Assignment -
Somewhere below, one line contains "Polvere di peptide acetato Motts-C Mo" and a later line contains "ca que viven". Output those two lines and everything between them exactly, and nothing else.

Extracted records -
§

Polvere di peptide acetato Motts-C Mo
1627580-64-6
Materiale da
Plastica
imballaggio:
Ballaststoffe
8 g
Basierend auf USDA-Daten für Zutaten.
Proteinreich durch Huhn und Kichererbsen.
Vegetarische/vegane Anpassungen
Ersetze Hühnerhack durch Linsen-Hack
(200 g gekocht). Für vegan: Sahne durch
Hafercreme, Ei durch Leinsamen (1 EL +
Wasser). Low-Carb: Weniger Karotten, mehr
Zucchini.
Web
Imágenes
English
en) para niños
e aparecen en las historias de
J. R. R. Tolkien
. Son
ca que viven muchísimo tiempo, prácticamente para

§

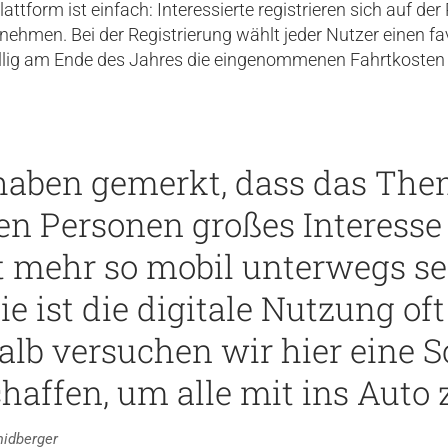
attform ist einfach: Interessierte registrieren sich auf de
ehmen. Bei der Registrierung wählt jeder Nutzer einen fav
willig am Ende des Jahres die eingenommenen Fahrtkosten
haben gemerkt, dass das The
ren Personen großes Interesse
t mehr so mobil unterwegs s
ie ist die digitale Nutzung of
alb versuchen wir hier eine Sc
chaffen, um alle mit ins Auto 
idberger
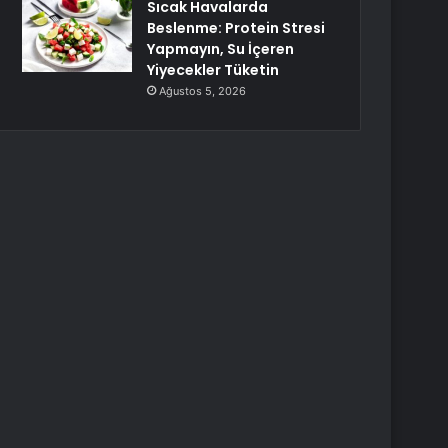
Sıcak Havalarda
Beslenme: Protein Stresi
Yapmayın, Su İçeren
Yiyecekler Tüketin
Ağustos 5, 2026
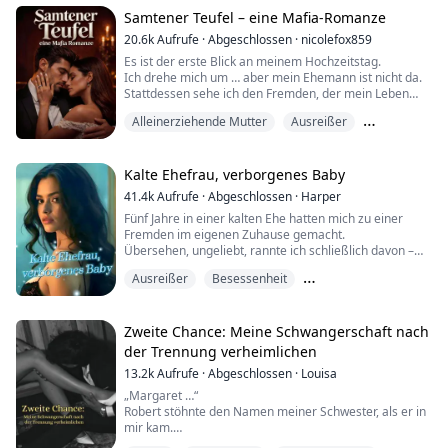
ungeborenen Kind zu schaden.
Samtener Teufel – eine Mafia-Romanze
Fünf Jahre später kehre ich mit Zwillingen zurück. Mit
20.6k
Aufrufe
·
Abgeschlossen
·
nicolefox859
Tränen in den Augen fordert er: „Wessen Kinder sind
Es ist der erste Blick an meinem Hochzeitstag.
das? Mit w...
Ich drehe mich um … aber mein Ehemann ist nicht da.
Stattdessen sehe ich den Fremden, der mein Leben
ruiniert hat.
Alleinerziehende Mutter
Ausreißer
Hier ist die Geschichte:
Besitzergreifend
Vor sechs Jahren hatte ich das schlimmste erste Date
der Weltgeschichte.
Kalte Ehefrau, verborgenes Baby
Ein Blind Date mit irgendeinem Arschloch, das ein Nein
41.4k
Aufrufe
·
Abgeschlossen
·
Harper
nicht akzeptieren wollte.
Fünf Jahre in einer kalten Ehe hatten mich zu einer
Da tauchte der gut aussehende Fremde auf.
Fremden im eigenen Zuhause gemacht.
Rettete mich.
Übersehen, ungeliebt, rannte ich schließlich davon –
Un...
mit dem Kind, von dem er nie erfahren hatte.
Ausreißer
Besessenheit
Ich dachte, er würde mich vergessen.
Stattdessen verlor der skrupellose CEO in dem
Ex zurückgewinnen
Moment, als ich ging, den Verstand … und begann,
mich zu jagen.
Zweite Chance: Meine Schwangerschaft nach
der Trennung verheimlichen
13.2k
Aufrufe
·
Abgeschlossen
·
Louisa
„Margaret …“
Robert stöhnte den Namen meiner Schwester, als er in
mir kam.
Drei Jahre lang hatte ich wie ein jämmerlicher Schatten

§

Solution for this exercise -
Polvere di peptide acetato Motts-C Mo
1627580-64-6
Materiale da
Plastica
imballaggio:
Ballaststoffe
8 g
Basierend auf USDA-Daten für Zutaten.
Proteinreich durch Huhn und Kichererbsen.
Vegetarische/vegane Anpassungen
Ersetze Hühnerhack durch Linsen-Hack
(200 g gekocht). Für vegan: Sahne durch
Hafercreme, Ei durch Leinsamen (1 EL +
Wasser). Low-Carb: Weniger Karotten, mehr
Zucchini.
Web
Imágenes
English
en) para niños
e aparecen en las historias de
J. R. R. Tolkien
. Son
ca que viven muchísimo tiempo, prácticamente para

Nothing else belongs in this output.